### TASK DETAILS
Gather every line in the entries below that contains the string "automated" and copy each one out. Case counts.

### PROVIDED DATA
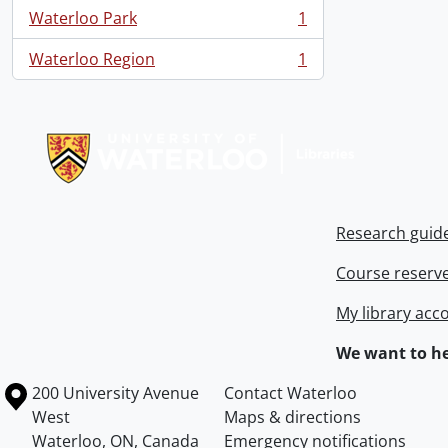
Waterloo Park
1
, 1 results
Waterloo Region
1
, 1 results
Information about Libraries
Research guid
Course reserv
My library acc
We want to he
Information about the University of Waterloo
Campus map
200 University Avenue
Contact Waterloo
West
Maps & directions
Waterloo
,
ON
,
Canada
Emergency notifications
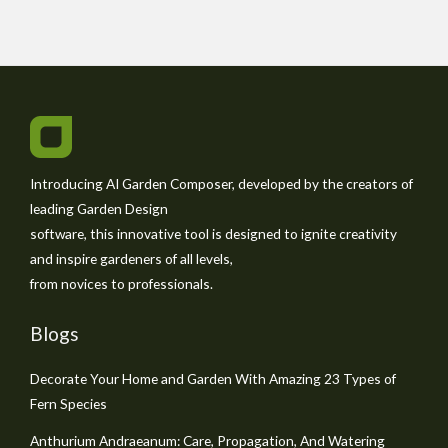
Introducing AI Garden Composer, developed by the creators of
leading Garden Design
software, this innovative tool is designed to ignite creativity
and inspire gardeners of all levels,
from novices to professionals.
Blogs
Decorate Your Home and Garden With Amazing 23 Types of
Fern Species
Anthurium Andraeanum: Care, Propagation, And Watering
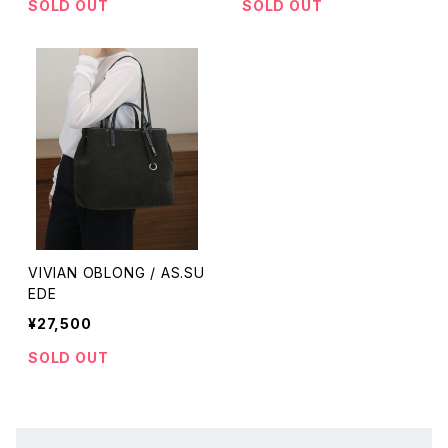
SOLD OUT
SOLD OUT
VIVIAN OBLONG / AS.SU
EDE
¥27,500
SOLD OUT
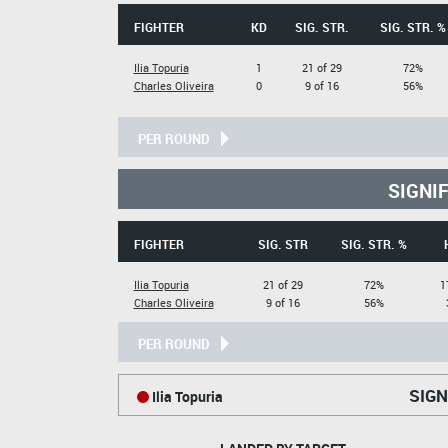
FIGHTER
KD
SIG. STR.
SIG. STR. %
Ilia Topuria
1
21 of 29
72%
Charles Oliveira
0
9 of 16
56%
PER ROUND
SIGNI
FIGHTER
SIG. STR
SIG. STR. %
Ilia Topuria
21 of 29
72%
1
Charles Oliveira
9 of 16
56%
PER ROUND
SIGN
Ilia Topuria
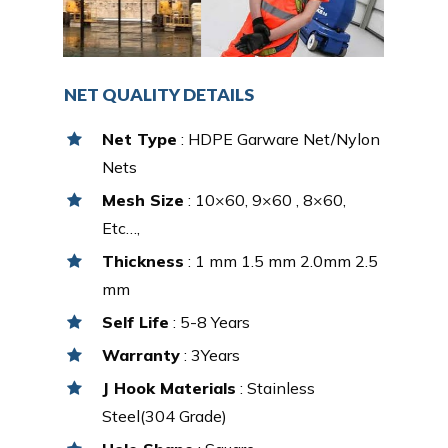
NET QUALITY DETAILS
Net Type
: HDPE Garware Net/Nylon
Nets
Mesh Size
: 10×60, 9×60 , 8×60,
Etc…,
Thickness
: 1 mm 1.5 mm 2.0mm 2.5
mm
Self Life
: 5-8 Years
Warranty
: 3Years
J Hook Materials
: Stainless
Steel(304 Grade)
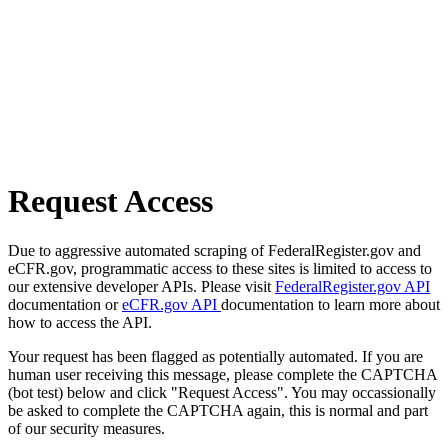
Request Access
Due to aggressive automated scraping of FederalRegister.gov and
eCFR.gov, programmatic access to these sites is limited to access to
our extensive developer APIs. Please visit
FederalRegister.gov API
documentation or
eCFR.gov API
documentation to learn more about
how to access the API.
Your request has been flagged as potentially automated. If you are
human user receiving this message, please complete the CAPTCHA
(bot test) below and click "Request Access". You may occassionally
be asked to complete the CAPTCHA again, this is normal and part
of our security measures.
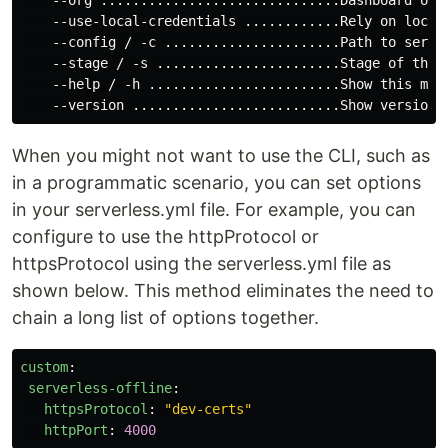
    --use-local-credentials ............Rely on local
    --config / -c ......................Path to server
    --stage / -s .......................Stage of the s
    --help / -h ........................Show this mess
When you might not want to use the CLI, such as
in a programmatic scenario, you can set options
in your serverless.yml file. For example, you can
configure to use the httpProtocol or
httpsProtocol using the serverless.yml file as
shown below. This method eliminates the need to
chain a long list of options together.
custom
:
serverless-offline
:
httpsProtocol
:
"
dev-certs"
httpPort
:
4000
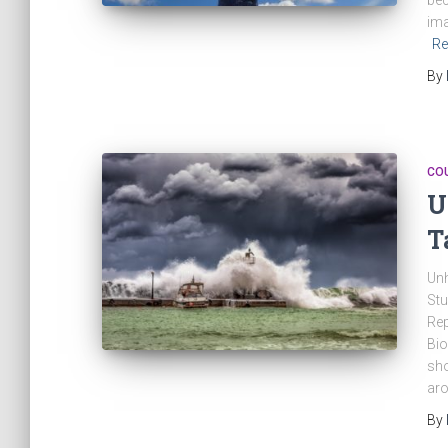
bec
ima
Re
By
CO
U
T
Unh
Stu
Rep
Bio
sho
aro
By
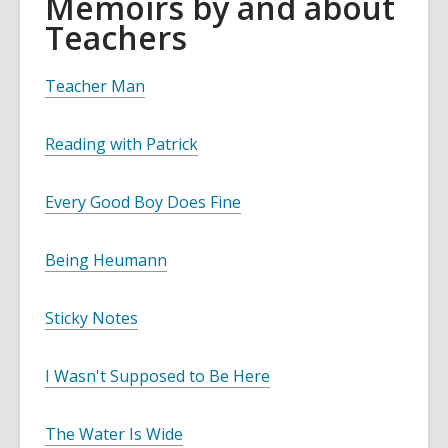
Memoirs by and about
Teachers
Teacher Man
Reading with Patrick
Every Good Boy Does Fine
Being Heumann
Sticky Notes
I Wasn't Supposed to Be Here
The Water Is Wide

### EXERCISE RESPONSE
Due to aggressive automated scraping of FederalRegister.gov and
Your request has been flagged as potentially automated. If you are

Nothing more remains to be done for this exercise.